Excerpted passage »
When modeling response data consisting of proportions (or percentages), the observed values can be continuous or represent a summarized (or aggregated) binary response. For example, an observed proportion of 0.3 might represent 3 out of 10 subjects responding positively at a particular dose of a drug. At the subject level, the response is binary (positive or negative). If your data are aggregated binary data and you have the numerator and denominator counts making up the proportions, then you can fit a logistic model in procedures such as LOGISTIC, PROBIT, GENMOD, GAM, ADAPTIVEREG and others by using the events/trials syntax in the MODEL statement. These models assume that the proportions represent a set of independent Bernoulli trials and have a binomial distribution.
However, if the values are proportions of area covered or affected by some agent, or are proportions of a mixture, then they do not represent a set of trials and might not have a binomial distribution. Modeling approaches for such data include assuming that the proportions are from normal or beta distributions as illustrated in SAS Note 57480. An approach that does not require specification of a distribution for the proportions is the fractional logistic model that uses a quasi-likelihood function for estimation. Also commonly used are 4- and 5-parameter logistic models that have a particular nonlinear form and directly estimate the ED50, the value that produces half of the predictor's effect. These models can be fit assuming a particular distribution or can also use the quasi-likelihood approach. They also allow for the response proportion to be restricted to a portion of the [0,1] range. For example, there might be a natural, non-zero response rate that occurs without exposure to the agent. This allows for a lower asymptote that is greater than zero. Similarly, it might not be possible for the maximum response proportion to reach one, requiring an upper asymptote less than one.

To do »
[a] In the passage on modeling proportions, what is the ED50 described as?
[b] From the passage on modeling proportions, write out the stretch that begins with the words containing "When modeling response" and ends with "and have a binomial distribution.".

(Rendered images and their source text)
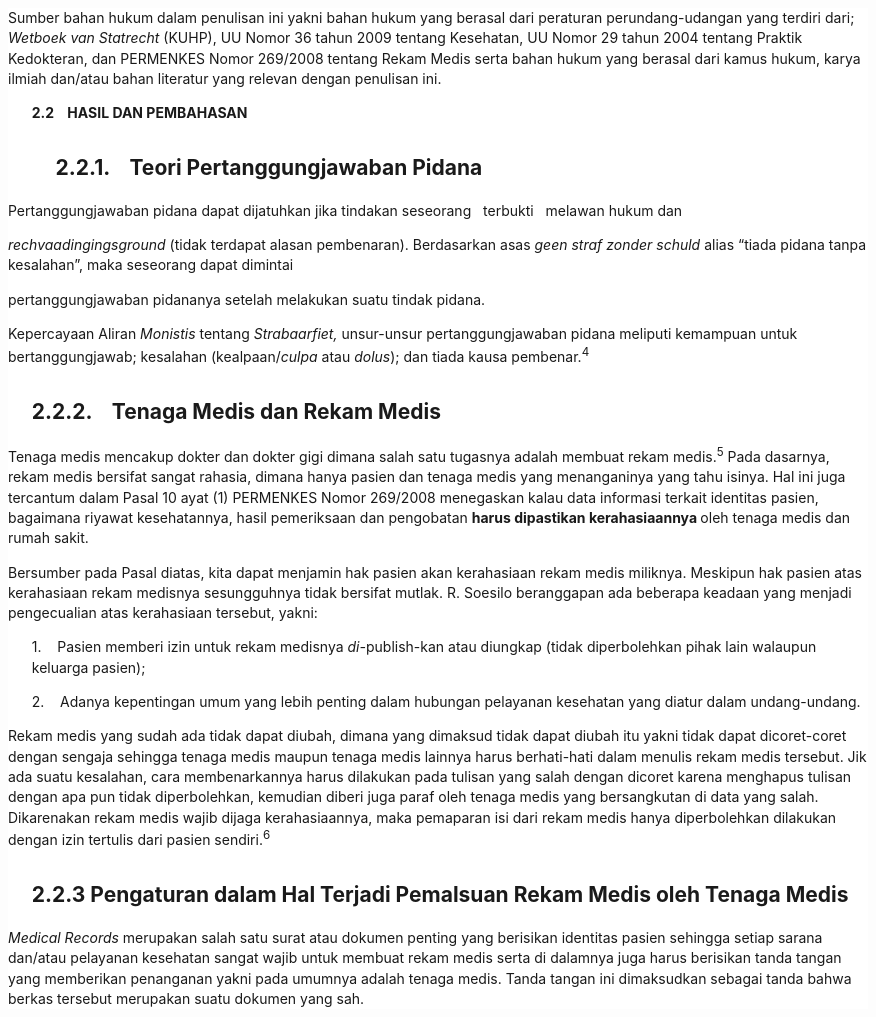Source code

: <p><span class="font3">Sumber bahan hukum dalam penulisan ini yakni bahan hukum yang berasal dari peraturan perundang-udangan yang terdiri dari; </span><span class="font3" style="font-style:italic;">Wetboek van Statrecht</span><span class="font3"> (KUHP), UU Nomor 36 tahun 2009 tentang Kesehatan, UU Nomor 29 tahun 2004 tentang Praktik Kedokteran, dan PERMENKES Nomor 269/2008 tentang Rekam Medis serta bahan hukum yang berasal dari kamus hukum, karya ilmiah dan/atau bahan literatur yang relevan dengan penulisan ini.</span></p>
<ul style="list-style:none;"><li>
<p><span class="font3" style="font-weight:bold;">2.2 &nbsp;&nbsp;&nbsp;HASIL DAN PEMBAHASAN</span></p>
<ul style="list-style:none;">
<li>
<h2><a name="bookmark9"></a><span class="font3" style="font-weight:bold;"><a name="bookmark10"></a>2.2.1. &nbsp;&nbsp;&nbsp;Teori Pertanggungjawaban Pidana</span></h2></li></ul></li></ul>
<p><span class="font3">Pertanggungjawaban pidana dapat dijatuhkan jika tindakan seseorang &nbsp;&nbsp;terbukti &nbsp;&nbsp;melawan hukum dan</span></p>
<p><span class="font3" style="font-style:italic;">rechvaadingingsground</span><span class="font3"> (tidak terdapat alasan pembenaran). Berdasarkan asas </span><span class="font3" style="font-style:italic;">geen straf zonder schuld</span><span class="font3"> alias “tiada pidana tanpa kesalahan”, maka seseorang dapat dimintai</span></p>
<p><span class="font3">pertanggungjawaban pidananya setelah melakukan suatu tindak pidana.</span></p>
<p><span class="font3">Kepercayaan Aliran </span><span class="font3" style="font-style:italic;">Monistis</span><span class="font3"> tentang </span><span class="font3" style="font-style:italic;">Strabaarfiet,</span><span class="font3"> unsur-unsur pertanggungjawaban pidana meliputi kemampuan untuk bertanggungjawab; kesalahan (kealpaan/</span><span class="font3" style="font-style:italic;">culpa</span><span class="font3"> atau </span><span class="font3" style="font-style:italic;">dolus</span><span class="font3">); dan tiada kausa pembenar.<sup>4</sup></span></p>
<ul style="list-style:none;"><li>
<h2><a name="bookmark11"></a><span class="font3" style="font-weight:bold;"><a name="bookmark12"></a>2.2.2. &nbsp;&nbsp;&nbsp;Tenaga Medis dan Rekam Medis</span></h2></li></ul>
<p><span class="font3">Tenaga medis mencakup dokter dan dokter gigi dimana salah satu tugasnya adalah membuat rekam medis.<sup>5</sup> Pada dasarnya, rekam medis bersifat sangat rahasia, dimana hanya pasien dan tenaga medis yang menanganinya yang tahu isinya. Hal ini juga tercantum dalam Pasal 10 ayat (1) PERMENKES Nomor 269/2008 menegaskan kalau data informasi terkait identitas pasien, bagaimana riyawat kesehatannya, hasil pemeriksaan dan pengobatan </span><span class="font3" style="font-weight:bold;">harus dipastikan kerahasiaannya </span><span class="font3">oleh tenaga medis dan rumah sakit.</span></p>
<p><span class="font3">Bersumber pada Pasal diatas, kita dapat menjamin hak pasien akan kerahasiaan rekam medis miliknya. Meskipun hak pasien atas kerahasiaan rekam medisnya sesungguhnya tidak bersifat mutlak. R. Soesilo beranggapan ada beberapa keadaan yang menjadi pengecualian atas kerahasiaan tersebut, yakni:</span></p>
<ul style="list-style:none;"><li>
<p><span class="font3">1. &nbsp;&nbsp;&nbsp;Pasien memberi izin untuk rekam medisnya </span><span class="font3" style="font-style:italic;">di-</span><span class="font3">publish-kan atau diungkap (tidak diperbolehkan pihak lain walaupun keluarga pasien);</span></p></li>
<li>
<p><span class="font3">2. &nbsp;&nbsp;&nbsp;Adanya kepentingan umum yang lebih penting dalam hubungan pelayanan kesehatan yang diatur dalam undang-undang.</span></p></li></ul>
<p><span class="font3">Rekam medis yang sudah ada tidak dapat diubah, dimana yang dimaksud tidak dapat diubah itu yakni tidak dapat dicoret-coret dengan sengaja sehingga tenaga medis maupun tenaga medis lainnya harus berhati-hati dalam menulis rekam medis tersebut. Jik ada suatu kesalahan, cara membenarkannya harus dilakukan pada tulisan yang salah dengan dicoret karena menghapus tulisan dengan apa pun tidak diperbolehkan, kemudian diberi juga paraf oleh tenaga medis yang bersangkutan di data yang salah. Dikarenakan rekam medis wajib dijaga kerahasiaannya, maka pemaparan isi dari rekam medis hanya diperbolehkan dilakukan dengan izin tertulis dari pasien sendiri.<sup>6</sup></span></p>
<ul style="list-style:none;"><li>
<h2><a name="bookmark13"></a><span class="font3" style="font-weight:bold;"><a name="bookmark14"></a>2.2.3 Pengaturan dalam Hal Terjadi Pemalsuan Rekam Medis oleh Tenaga Medis</span></h2></li></ul>
<p><span class="font3" style="font-style:italic;">Medical Records</span><span class="font3"> merupakan salah satu surat atau dokumen penting yang berisikan identitas pasien sehingga setiap sarana dan/atau pelayanan kesehatan sangat wajib untuk membuat rekam medis serta di dalamnya juga harus berisikan tanda tangan yang memberikan penanganan yakni pada umumnya adalah tenaga medis. Tanda tangan ini dimaksudkan sebagai tanda bahwa berkas tersebut merupakan suatu dokumen yang sah.</span></p>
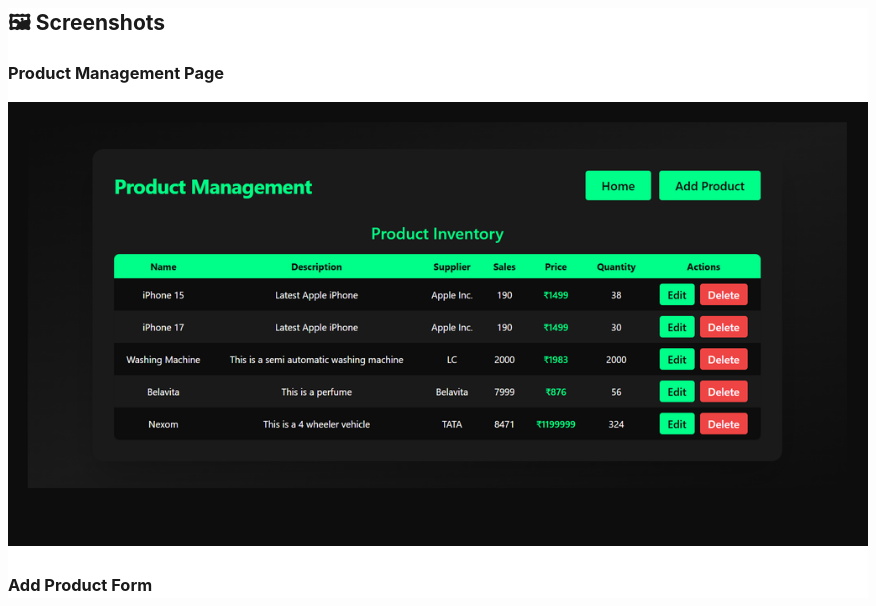 
## 🖼️ Screenshots

### Product Management Page
![Product Management Page](./client/screenshots/product-management.png)

### Add Product Form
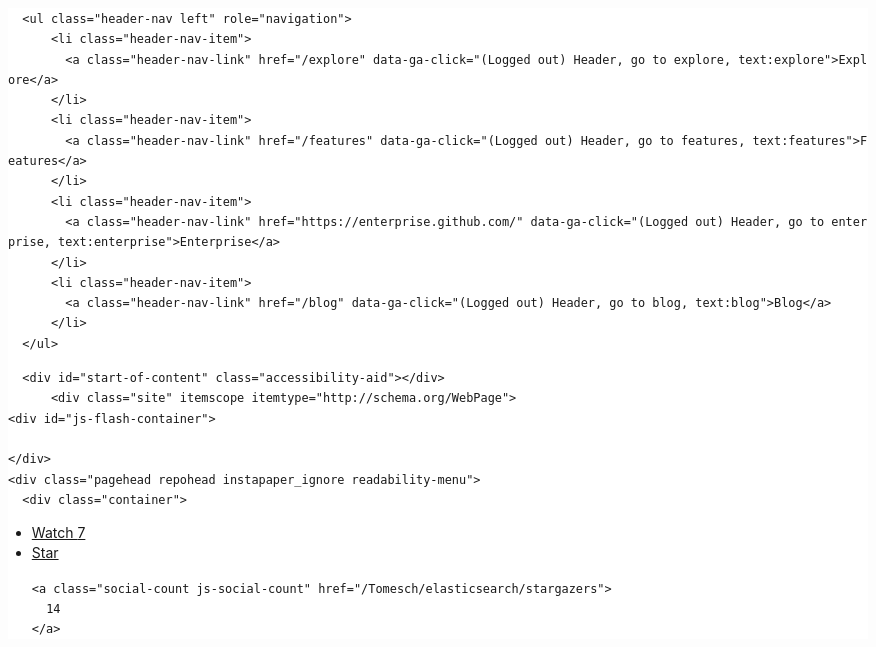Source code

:       <ul class="header-nav left" role="navigation">
          <li class="header-nav-item">
            <a class="header-nav-link" href="/explore" data-ga-click="(Logged out) Header, go to explore, text:explore">Explore</a>
          </li>
          <li class="header-nav-item">
            <a class="header-nav-link" href="/features" data-ga-click="(Logged out) Header, go to features, text:features">Features</a>
          </li>
          <li class="header-nav-item">
            <a class="header-nav-link" href="https://enterprise.github.com/" data-ga-click="(Logged out) Header, go to enterprise, text:enterprise">Enterprise</a>
          </li>
          <li class="header-nav-item">
            <a class="header-nav-link" href="/blog" data-ga-click="(Logged out) Header, go to blog, text:blog">Blog</a>
          </li>
      </ul>

  </div>
</div>



      <div id="start-of-content" class="accessibility-aid"></div>
          <div class="site" itemscope itemtype="http://schema.org/WebPage">
    <div id="js-flash-container">
      
    </div>
    <div class="pagehead repohead instapaper_ignore readability-menu">
      <div class="container">
        
<ul class="pagehead-actions">

  <li>
      <a href="/login?return_to=%2FTomesch%2Felasticsearch"
    class="btn btn-sm btn-with-count tooltipped tooltipped-n"
    aria-label="You must be signed in to watch a repository" rel="nofollow">
    <span class="octicon octicon-eye"></span>
    Watch
  </a>
  <a class="social-count" href="/Tomesch/elasticsearch/watchers">
    7
  </a>

  </li>

  <li>
      <a href="/login?return_to=%2FTomesch%2Felasticsearch"
    class="btn btn-sm btn-with-count tooltipped tooltipped-n"
    aria-label="You must be signed in to star a repository" rel="nofollow">
    <span class="octicon octicon-star"></span>
    Star
  </a>

    <a class="social-count js-social-count" href="/Tomesch/elasticsearch/stargazers">
      14
    </a>
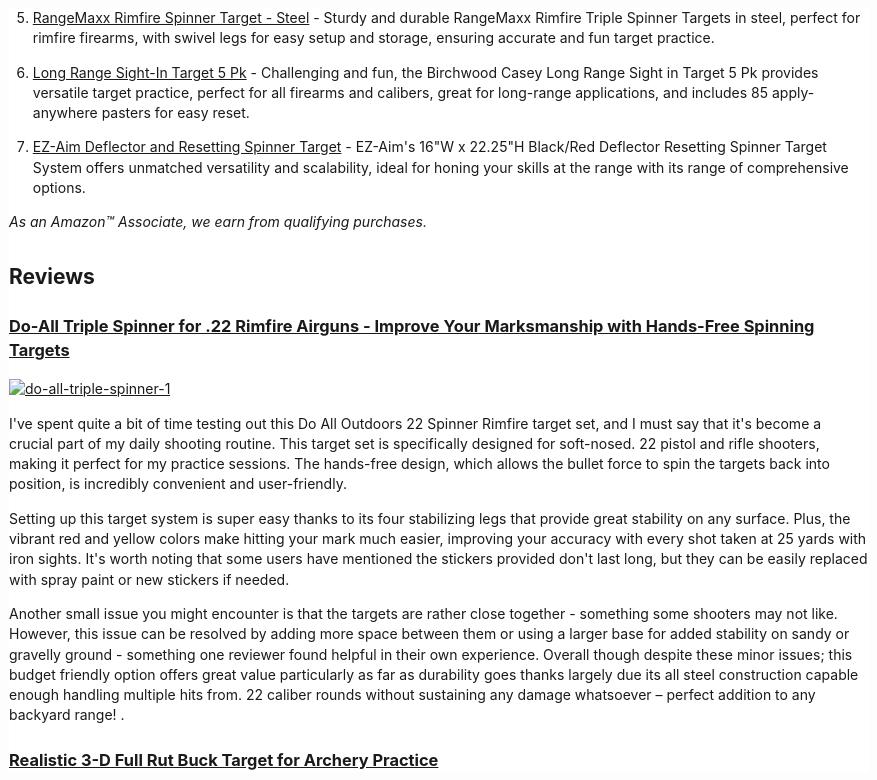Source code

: 5. [RangeMaxx Rimfire Spinner Target - Steel](https://serp.ly/@universityofguns/amazon/long-range-targets?utm_source=universityofguns&utm_medium=website&utm_campaign=universityofguns.com&utm_content=long-range-targets&utm_term=rangemaxx-rimfire-spinner-target-steel) - Sturdy and durable RangeMaxx Rimfire Triple Spinner Targets in steel, perfect for rimfire firearms, with swivel legs for easy setup and storage, ensuring accurate and fun target practice.

6. [Long Range Sight-In Target 5 Pk](https://serp.ly/@universityofguns/amazon/long-range-targets?utm_source=universityofguns&utm_medium=website&utm_campaign=universityofguns.com&utm_content=long-range-targets&utm_term=long-range-sight-in-target-5-pk) - Challenging and fun, the Birchwood Casey Long Range Sight in Target 5 Pk provides versatile target practice, perfect for all firearms and calibers, great for long-range applications, and includes 85 apply-anywhere pasters for easy reset.

7. [EZ-Aim Deflector and Resetting Spinner Target](https://serp.ly/@universityofguns/amazon/long-range-targets?utm_source=universityofguns&utm_medium=website&utm_campaign=universityofguns.com&utm_content=long-range-targets&utm_term=ez-aim-deflector-and-resetting-spinner-target) - EZ-Aim's 16"W x 22.25"H Black/Red Deflector Resetting Spinner Target System offers unmatched versatility and scalability, ideal for honing your skills at the range with its range of comprehensive options.

_As an Amazon™ Associate, we earn from qualifying purchases._

## Reviews

### [Do-All Triple Spinner for .22 Rimfire Airguns - Improve Your Marksmanship with Hands-Free Spinning Targets](https://serp.ly/@universityofguns/amazon/long-range-targets?utm_source=universityofguns&utm_medium=website&utm_campaign=universityofguns.com&utm_content=long-range-targets&utm_term=do-all-triple-spinner-for-22-rimfire-airguns-improve-your-marksmanship-with-hands-free-spinning-targets)

<div class="image"><a href="https://serp.ly/@universityofguns/amazon/long-range-targets?utm_source=universityofguns&utm_medium=website&utm_campaign=universityofguns.com&utm_content=long-range-targets&utm_term=do-all-triple-spinner-1"><img alt="do-all-triple-spinner-1" src="https://imagedelivery.net/vy2bglCGN6hEeWOnSe2c7A/do-all-triple-spinner-1/public"/></a></div>

I've spent quite a bit of time testing out this Do All Outdoors 22 Spinner Rimfire target set, and I must say that it's become a crucial part of my daily shooting routine. This target set is specifically designed for soft-nosed. 22 pistol and rifle shooters, making it perfect for my practice sessions. The hands-free design, which allows the bullet force to spin the targets back into position, is incredibly convenient and user-friendly.

Setting up this target system is super easy thanks to its four stabilizing legs that provide great stability on any surface. Plus, the vibrant red and yellow colors make hitting your mark much easier, improving your accuracy with every shot taken at 25 yards with iron sights. It's worth noting that some users have mentioned the stickers provided don't last long, but they can be easily replaced with spray paint or new stickers if needed.

Another small issue you might encounter is that the targets are rather close together - something some shooters may not like. However, this issue can be resolved by adding more space between them or using a larger base for added stability on sandy or gravelly ground - something one reviewer found helpful in their own experience. Overall though despite these minor issues; this budget friendly option offers great value particularly as far as durability goes thanks largely due its all steel construction capable enough handling multiple hits from. 22 caliber rounds without sustaining any damage whatsoever – perfect addition to any backyard range! .

### [Realistic 3-D Full Rut Buck Target for Archery Practice](https://serp.ly/@universityofguns/amazon/long-range-targets?utm_source=universityofguns&utm_medium=website&utm_campaign=universityofguns.com&utm_content=long-range-targets&utm_term=realistic-3-d-full-rut-buck-target-for-archery-practice)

Outputs in order »
[a] The value that produces half of the predictor's effect.

[b]
When modeling response data consisting of proportions (or percentages), the observed values can be continuous or represent a summarized (or aggregated) binary response. For example, an observed proportion of 0.3 might represent 3 out of 10 subjects responding positively at a particular dose of a drug. At the subject level, the response is binary (positive or negative). If your data are aggregated binary data and you have the numerator and denominator counts making up the proportions, then you can fit a logistic model in procedures such as LOGISTIC, PROBIT, GENMOD, GAM, ADAPTIVEREG and others by using the events/trials syntax in the MODEL statement. These models assume that the proportions represent a set of independent Bernoulli trials and have a binomial distribution.